--- What you will do ---
Convert the stretch from the start of the entries through the line containing "Reading left to" into a JSON list of strings, one string per line, with blank lines omitted.
** Opening Study material block **
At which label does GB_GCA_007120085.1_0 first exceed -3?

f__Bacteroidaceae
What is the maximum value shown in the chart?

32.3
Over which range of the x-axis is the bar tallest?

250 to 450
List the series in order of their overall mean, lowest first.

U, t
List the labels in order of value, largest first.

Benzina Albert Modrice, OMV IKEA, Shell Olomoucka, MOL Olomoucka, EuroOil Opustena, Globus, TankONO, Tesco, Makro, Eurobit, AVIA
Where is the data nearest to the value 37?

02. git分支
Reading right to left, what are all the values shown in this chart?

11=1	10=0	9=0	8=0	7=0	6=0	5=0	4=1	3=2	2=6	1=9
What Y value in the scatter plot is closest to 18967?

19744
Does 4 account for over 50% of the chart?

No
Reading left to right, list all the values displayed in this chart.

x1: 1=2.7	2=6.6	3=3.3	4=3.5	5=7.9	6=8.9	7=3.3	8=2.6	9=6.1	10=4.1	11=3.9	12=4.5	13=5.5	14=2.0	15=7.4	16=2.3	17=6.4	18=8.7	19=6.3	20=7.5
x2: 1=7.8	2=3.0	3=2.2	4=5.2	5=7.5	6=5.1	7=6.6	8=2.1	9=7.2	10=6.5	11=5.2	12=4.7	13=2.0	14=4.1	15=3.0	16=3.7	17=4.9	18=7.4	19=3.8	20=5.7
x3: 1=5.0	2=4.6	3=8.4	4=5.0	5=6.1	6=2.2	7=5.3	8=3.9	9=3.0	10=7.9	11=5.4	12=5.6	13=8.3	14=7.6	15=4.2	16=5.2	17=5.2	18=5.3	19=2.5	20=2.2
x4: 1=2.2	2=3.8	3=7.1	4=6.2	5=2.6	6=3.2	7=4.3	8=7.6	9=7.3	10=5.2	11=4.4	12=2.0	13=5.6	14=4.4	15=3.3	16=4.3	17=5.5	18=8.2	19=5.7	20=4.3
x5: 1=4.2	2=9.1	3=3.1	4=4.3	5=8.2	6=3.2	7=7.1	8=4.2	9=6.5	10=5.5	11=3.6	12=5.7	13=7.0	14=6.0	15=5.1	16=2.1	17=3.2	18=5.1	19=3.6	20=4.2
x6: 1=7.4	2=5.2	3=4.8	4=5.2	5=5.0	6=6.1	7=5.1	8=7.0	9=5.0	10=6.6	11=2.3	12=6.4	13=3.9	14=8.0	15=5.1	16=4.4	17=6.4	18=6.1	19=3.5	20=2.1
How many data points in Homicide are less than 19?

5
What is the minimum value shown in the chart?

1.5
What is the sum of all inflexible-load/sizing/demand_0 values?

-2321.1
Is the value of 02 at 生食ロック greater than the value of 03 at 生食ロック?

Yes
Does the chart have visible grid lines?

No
** Closing Study material block **
--- Written answer ---
[
  "At which label does GB_GCA_007120085.1_0 first exceed -3?",
  "f__Bacteroidaceae",
  "What is the maximum value shown in the chart?",
  "32.3",
  "Over which range of the x-axis is the bar tallest?",
  "250 to 450",
  "List the series in order of their overall mean, lowest first.",
  "U, t",
  "List the labels in order of value, largest first.",
  "Benzina Albert Modrice, OMV IKEA, Shell Olomoucka, MOL Olomoucka, EuroOil Opustena, Globus, TankONO, Tesco, Makro, Eurobit, AVIA",
  "Where is the data nearest to the value 37?",
  "02. git分支",
  "Reading right to left, what are all the values shown in this chart?",
  "11=1\t10=0\t9=0\t8=0\t7=0\t6=0\t5=0\t4=1\t3=2\t2=6\t1=9",
  "What Y value in the scatter plot is closest to 18967?",
  "19744",
  "Does 4 account for over 50% of the chart?",
  "No",
  "Reading left to right, list all the values displayed in this chart."
]